Of course, that’s not surprising at face value. Once considered a fringe gamble by the mainstream business media, bitcoin has now become a mainstream metric. Moreover, the same media that decried bitcoin years earlier now cover other cryptocurrencies, such as ethereum and litecoin. However, this is not just an isolated interest, but represents a shifting tide.

According to digital fund raising and tokenization platform BlockState, the average internet user demonstrates more interest toward bitcoin than traditional investments, such as stocks, bonds, currency, even gold. Further, data from English-speaking countries confirm that the gap between digital and “analog” investments widened considerably.

Interestingly, Australians are more in tune with the internet as a vehicle for investment research. It’s no shock, then, that Australians have latched onto the blockchain and its financial potential. What is surprising is that the country itself is mired in an unprecedented real estate collapse. We talk about going off a cliff; Australia is hitting terminal velocity.

Yet the point remains: digital currencies have captured the attention of the investing public. Will this be a permanent shift?


Cryptocurrencies Dominating the Discourse

While I don’t presume to have a crystal ball, you’ve got to be incredibly bullish about cryptocurrencies replacing traditional investments.
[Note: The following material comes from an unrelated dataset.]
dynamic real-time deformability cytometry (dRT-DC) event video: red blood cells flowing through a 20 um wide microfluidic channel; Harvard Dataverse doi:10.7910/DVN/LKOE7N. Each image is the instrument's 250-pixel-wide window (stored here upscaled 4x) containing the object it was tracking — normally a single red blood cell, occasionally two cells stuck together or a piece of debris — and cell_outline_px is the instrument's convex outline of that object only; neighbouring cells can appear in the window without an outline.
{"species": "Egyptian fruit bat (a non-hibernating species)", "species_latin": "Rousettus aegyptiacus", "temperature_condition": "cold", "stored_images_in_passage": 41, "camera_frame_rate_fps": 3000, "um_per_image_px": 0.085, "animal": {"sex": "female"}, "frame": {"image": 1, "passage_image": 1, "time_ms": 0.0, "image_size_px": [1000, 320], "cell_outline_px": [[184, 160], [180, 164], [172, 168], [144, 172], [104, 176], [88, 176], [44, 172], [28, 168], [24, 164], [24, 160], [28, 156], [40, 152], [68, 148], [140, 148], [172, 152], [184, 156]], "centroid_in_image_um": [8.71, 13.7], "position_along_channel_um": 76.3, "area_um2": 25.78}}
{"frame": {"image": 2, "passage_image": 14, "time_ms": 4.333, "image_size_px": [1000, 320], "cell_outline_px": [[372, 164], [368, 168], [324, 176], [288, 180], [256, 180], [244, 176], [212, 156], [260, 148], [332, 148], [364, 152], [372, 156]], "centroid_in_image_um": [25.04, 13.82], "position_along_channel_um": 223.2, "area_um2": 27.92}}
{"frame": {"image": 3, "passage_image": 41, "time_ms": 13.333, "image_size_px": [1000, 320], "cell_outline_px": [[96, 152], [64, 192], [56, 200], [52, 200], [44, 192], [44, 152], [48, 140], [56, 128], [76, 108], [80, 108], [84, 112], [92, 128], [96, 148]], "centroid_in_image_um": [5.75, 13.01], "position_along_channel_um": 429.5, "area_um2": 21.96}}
Whether you like it or not, the latter does not have the infrastructure to compete with the blockchain.

When I view the debate between bitcoin and stocks, I think about word processors versus typewriters. Sure, early word processors were cumbersome affairs. Also at the time, new users had to accustom themselves to the concept that what they typed didn’t materialize immediately. New innovations, such as hard drives and memory chips, made word processors possible.

I’m sure typewriter proponents poo-pooed the word processor as not being true to the writing process. But over time, the emergent platform worked out its quirks and kinks. Eventually, the phenomenal conveniences of computing made typewriting obsolete. When combined with the advent of the internet, even the idea of the typewriter became all but extinguished.

I think this is exactly what will happen with the blockchain’s integration into the mainstream. At first, resistance abounds. But when the average person finally learns first-hand the conveniences and power of the digital currencies, there’s no going back.